Every line in the records below that holds "announcements" must be identified and copied.

== DATASET RECORDS ==
——————
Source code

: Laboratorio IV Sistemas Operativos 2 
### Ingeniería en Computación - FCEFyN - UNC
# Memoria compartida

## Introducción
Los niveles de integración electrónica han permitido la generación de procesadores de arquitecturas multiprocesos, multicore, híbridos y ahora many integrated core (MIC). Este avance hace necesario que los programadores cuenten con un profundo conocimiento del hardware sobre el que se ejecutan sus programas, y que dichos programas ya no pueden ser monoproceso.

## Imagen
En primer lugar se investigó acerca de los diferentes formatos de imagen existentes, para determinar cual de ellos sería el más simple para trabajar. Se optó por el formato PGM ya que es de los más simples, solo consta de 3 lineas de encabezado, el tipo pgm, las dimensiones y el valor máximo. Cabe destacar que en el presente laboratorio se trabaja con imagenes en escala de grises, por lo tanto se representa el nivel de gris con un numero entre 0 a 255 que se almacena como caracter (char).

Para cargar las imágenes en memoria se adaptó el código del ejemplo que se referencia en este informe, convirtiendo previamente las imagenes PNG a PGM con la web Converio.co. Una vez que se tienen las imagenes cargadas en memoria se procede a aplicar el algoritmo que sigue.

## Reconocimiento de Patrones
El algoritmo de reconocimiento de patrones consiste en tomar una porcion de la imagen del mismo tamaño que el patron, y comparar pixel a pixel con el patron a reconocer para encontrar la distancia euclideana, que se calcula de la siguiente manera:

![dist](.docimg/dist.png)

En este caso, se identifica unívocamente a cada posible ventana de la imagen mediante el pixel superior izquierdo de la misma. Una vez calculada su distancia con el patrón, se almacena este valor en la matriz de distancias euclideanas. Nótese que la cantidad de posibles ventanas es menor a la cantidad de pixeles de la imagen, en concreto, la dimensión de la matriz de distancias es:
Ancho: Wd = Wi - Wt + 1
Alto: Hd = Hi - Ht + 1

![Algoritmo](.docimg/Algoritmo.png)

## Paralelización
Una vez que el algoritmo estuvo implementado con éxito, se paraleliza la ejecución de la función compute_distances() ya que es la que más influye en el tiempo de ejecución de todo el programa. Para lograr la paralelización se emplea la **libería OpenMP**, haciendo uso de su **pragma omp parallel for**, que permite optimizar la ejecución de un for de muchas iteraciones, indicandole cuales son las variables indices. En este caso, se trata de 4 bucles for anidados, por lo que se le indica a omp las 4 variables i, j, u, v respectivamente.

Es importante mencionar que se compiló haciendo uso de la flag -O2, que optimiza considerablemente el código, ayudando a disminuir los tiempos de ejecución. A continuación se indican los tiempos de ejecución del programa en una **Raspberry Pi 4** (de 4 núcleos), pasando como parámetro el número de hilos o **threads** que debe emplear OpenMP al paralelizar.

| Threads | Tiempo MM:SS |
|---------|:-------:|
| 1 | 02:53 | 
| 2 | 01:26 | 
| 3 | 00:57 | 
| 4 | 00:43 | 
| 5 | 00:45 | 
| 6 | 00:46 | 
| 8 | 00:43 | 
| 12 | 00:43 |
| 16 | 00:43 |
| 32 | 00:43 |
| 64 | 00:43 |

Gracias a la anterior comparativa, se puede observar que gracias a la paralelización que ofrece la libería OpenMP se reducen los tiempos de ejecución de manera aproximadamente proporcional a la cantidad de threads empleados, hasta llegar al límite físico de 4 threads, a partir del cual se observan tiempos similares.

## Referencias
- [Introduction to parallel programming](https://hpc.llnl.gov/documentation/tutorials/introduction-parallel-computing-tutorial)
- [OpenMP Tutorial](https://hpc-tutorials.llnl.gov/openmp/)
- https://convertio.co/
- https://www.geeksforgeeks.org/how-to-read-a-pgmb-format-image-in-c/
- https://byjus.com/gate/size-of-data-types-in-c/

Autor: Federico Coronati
——————
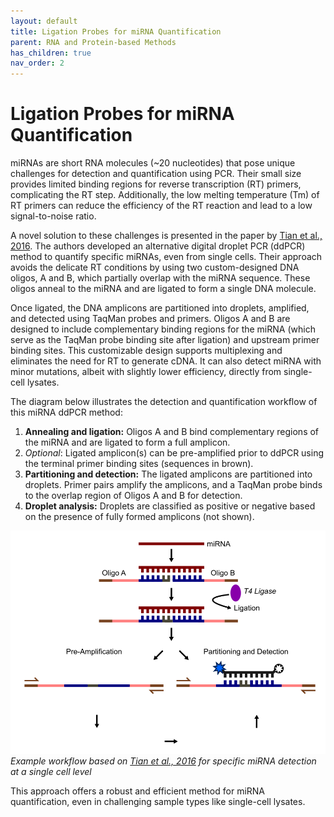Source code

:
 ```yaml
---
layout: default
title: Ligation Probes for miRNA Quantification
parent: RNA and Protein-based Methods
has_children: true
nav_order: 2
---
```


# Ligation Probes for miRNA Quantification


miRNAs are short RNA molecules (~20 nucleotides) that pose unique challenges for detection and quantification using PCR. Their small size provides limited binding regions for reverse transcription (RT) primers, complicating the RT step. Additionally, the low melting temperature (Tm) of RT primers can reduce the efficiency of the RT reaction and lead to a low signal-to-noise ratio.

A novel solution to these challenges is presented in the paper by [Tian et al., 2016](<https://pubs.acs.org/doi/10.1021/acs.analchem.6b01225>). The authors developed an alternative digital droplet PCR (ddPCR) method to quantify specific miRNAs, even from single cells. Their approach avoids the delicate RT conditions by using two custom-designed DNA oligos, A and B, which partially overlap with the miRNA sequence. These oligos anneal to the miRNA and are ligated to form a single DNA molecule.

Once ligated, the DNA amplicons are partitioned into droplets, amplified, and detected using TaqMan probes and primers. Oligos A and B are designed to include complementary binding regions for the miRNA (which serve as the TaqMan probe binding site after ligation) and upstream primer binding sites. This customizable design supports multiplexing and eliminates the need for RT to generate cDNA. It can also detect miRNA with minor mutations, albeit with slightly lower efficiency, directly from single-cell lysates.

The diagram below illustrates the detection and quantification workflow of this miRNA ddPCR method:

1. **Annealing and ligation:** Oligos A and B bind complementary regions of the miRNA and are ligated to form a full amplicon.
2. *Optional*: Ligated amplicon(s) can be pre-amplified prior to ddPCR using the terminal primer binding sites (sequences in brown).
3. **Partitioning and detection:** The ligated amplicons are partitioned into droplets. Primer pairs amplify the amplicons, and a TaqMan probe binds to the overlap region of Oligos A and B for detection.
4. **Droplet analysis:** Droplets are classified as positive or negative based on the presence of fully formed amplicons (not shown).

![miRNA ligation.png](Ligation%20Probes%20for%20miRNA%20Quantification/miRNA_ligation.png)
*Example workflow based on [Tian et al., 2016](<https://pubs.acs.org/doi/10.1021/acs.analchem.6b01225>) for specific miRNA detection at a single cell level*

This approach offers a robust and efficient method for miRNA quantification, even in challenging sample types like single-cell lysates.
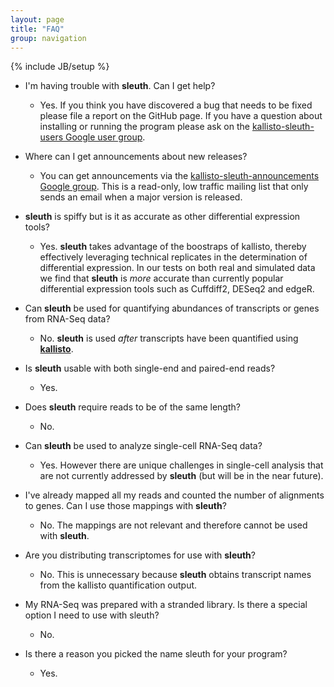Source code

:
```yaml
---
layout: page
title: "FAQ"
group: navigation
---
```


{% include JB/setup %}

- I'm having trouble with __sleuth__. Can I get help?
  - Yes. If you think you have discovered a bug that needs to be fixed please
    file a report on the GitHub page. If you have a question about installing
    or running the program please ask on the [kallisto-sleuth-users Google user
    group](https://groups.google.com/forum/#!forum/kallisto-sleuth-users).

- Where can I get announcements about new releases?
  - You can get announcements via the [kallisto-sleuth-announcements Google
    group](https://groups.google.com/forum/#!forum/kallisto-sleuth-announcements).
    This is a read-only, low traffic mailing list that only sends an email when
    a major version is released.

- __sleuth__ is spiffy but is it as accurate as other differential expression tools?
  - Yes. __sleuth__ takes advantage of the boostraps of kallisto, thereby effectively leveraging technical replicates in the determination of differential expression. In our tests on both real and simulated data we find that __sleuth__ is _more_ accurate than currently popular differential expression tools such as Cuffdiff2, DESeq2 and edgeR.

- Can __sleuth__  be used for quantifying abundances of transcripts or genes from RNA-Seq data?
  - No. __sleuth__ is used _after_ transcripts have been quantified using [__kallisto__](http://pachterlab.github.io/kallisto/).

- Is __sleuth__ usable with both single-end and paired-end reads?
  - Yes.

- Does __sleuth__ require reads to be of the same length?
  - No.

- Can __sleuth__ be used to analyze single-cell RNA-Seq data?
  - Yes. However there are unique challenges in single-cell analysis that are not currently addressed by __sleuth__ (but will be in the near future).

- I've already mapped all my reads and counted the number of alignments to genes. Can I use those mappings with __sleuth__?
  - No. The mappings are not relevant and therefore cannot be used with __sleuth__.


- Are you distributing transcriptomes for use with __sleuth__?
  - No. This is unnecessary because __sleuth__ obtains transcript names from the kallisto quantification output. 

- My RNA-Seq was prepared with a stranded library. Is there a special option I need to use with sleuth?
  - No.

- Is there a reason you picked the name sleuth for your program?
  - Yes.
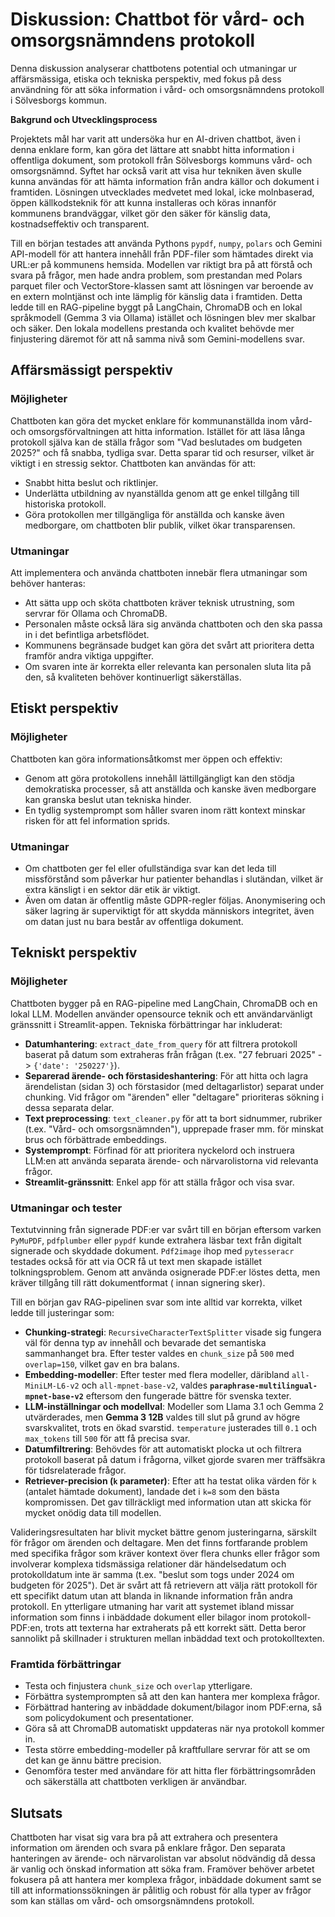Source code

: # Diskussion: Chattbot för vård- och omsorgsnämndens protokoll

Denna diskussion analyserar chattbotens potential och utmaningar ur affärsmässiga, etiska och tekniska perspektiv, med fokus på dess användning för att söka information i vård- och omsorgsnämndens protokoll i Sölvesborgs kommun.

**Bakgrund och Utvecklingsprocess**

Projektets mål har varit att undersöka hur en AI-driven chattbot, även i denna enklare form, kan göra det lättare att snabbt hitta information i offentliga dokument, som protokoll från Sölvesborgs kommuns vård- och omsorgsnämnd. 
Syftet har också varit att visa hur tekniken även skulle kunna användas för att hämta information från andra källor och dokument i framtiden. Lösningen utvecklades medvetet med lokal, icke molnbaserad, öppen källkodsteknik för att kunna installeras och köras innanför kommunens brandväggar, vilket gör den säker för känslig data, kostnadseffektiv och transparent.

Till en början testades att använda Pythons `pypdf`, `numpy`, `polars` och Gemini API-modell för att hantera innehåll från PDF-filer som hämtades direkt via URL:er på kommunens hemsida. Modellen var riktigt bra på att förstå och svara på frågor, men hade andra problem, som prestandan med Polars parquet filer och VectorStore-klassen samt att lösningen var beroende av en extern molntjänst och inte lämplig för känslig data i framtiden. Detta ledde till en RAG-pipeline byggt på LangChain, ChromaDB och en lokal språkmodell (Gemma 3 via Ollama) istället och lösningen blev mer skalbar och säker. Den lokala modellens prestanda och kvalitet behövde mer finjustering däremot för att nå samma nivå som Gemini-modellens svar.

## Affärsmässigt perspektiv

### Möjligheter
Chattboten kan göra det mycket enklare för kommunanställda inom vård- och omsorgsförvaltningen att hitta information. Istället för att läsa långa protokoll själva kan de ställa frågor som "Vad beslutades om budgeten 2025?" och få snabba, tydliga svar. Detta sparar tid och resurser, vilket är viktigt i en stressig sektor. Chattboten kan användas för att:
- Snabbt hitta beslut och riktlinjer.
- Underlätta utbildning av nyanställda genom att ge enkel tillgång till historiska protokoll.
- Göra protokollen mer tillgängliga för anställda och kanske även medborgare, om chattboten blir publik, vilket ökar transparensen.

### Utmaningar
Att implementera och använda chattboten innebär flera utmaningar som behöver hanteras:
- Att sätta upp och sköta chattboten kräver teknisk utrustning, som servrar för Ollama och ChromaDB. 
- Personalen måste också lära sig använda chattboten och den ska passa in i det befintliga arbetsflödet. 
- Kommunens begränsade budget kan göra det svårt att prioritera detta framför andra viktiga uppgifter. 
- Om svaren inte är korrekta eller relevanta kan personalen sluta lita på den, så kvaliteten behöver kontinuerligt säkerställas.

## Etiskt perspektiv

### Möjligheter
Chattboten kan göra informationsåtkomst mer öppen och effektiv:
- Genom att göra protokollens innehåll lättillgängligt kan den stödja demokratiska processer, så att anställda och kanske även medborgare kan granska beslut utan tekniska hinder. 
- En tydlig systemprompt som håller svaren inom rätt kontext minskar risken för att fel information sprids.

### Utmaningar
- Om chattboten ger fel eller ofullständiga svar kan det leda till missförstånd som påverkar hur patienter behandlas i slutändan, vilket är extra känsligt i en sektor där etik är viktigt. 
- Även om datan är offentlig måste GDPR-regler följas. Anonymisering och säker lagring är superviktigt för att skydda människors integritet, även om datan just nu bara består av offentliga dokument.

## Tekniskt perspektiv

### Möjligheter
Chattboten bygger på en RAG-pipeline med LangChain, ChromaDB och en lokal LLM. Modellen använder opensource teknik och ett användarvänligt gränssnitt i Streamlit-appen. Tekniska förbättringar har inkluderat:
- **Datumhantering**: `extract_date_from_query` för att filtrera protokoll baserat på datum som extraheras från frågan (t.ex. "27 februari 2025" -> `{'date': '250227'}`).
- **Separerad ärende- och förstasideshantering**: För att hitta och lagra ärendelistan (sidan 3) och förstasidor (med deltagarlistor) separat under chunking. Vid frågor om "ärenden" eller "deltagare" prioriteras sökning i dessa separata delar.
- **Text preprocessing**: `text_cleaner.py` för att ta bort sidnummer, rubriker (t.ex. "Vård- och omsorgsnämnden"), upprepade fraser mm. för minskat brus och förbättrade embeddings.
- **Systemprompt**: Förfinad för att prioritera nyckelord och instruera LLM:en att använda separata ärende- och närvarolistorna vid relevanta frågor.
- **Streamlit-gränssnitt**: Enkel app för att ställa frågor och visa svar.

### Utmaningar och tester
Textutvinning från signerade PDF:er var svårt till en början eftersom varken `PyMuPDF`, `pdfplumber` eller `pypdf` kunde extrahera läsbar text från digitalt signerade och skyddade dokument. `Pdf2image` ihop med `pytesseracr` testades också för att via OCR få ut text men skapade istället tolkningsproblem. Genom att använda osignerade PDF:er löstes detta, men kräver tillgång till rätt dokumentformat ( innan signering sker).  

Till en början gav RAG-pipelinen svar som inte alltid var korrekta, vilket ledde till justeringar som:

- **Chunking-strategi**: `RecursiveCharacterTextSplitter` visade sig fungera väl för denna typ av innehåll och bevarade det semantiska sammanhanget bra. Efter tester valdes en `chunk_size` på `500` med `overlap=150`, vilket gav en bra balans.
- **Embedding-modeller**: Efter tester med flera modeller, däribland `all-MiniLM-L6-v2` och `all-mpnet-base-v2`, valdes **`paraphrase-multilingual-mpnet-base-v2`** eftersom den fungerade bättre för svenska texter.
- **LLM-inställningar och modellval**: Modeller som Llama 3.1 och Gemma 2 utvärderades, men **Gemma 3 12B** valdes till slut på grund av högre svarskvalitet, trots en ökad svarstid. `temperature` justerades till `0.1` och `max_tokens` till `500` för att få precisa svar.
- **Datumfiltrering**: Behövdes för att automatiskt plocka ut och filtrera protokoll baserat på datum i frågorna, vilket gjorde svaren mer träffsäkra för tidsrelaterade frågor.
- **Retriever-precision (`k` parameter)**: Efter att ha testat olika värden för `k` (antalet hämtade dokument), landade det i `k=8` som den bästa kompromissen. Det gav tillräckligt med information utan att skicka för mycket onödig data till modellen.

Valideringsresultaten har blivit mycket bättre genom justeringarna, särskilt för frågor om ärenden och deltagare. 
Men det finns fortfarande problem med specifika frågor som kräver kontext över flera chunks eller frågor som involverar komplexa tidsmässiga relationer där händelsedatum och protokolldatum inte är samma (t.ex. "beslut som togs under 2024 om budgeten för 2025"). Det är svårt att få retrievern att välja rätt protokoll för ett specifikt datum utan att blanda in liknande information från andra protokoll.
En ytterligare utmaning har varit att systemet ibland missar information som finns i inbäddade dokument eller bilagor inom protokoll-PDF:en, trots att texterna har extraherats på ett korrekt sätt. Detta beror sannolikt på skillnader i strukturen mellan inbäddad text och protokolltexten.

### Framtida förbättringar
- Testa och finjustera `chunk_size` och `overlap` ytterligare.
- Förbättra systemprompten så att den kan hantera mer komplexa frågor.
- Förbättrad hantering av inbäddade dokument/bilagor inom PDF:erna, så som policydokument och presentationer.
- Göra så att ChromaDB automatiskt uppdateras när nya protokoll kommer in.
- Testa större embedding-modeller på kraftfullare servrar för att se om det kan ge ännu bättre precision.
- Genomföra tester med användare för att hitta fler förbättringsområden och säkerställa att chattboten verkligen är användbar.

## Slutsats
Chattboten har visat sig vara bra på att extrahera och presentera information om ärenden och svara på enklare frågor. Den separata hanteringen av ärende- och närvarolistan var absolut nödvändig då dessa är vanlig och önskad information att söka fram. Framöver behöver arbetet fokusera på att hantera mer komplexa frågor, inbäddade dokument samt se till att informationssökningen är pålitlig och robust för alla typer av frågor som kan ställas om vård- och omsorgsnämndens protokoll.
——————
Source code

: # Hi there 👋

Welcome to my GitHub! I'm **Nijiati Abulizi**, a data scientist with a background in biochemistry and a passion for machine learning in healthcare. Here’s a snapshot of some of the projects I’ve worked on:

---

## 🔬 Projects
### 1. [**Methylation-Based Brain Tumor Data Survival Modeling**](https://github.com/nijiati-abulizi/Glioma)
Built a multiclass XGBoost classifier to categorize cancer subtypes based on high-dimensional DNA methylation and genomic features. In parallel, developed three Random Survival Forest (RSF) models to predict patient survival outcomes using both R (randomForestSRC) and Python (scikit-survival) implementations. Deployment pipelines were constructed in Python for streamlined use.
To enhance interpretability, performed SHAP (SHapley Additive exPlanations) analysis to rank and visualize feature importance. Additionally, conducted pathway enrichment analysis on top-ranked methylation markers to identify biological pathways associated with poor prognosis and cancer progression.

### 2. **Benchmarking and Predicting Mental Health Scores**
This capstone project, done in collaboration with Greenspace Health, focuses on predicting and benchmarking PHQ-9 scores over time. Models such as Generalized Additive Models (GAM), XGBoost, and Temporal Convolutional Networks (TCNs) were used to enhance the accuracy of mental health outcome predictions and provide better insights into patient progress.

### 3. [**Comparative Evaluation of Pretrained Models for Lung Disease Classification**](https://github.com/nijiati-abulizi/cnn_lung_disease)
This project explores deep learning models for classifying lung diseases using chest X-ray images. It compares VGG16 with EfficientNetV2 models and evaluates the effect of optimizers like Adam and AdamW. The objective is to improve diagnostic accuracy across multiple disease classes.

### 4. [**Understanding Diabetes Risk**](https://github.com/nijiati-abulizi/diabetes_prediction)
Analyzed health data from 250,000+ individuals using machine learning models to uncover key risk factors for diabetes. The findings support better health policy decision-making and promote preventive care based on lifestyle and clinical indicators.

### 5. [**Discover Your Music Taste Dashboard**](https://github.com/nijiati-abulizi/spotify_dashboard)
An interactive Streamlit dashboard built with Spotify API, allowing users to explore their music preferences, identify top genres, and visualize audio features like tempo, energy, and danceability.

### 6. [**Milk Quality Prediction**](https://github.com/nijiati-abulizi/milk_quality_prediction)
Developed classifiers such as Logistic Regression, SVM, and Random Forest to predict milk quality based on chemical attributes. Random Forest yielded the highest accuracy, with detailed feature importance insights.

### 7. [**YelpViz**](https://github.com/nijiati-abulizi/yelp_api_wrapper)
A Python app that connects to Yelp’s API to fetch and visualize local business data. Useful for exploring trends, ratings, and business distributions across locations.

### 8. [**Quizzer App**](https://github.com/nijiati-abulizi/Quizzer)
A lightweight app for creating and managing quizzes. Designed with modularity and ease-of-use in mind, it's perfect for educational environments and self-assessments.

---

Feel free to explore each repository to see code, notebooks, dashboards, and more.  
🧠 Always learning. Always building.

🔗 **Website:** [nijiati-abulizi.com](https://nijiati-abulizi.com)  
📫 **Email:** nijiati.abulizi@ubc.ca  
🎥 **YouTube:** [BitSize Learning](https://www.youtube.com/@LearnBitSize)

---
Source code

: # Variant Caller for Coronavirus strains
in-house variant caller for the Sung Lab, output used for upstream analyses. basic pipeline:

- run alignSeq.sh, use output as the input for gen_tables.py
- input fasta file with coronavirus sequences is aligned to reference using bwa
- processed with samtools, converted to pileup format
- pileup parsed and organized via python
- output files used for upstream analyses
——————
== OUTPUT ==
- Where can I get announcements about new releases?
  - You can get announcements via the [kallisto-sleuth-announcements Google
    group](https://groups.google.com/forum/#!forum/kallisto-sleuth-announcements).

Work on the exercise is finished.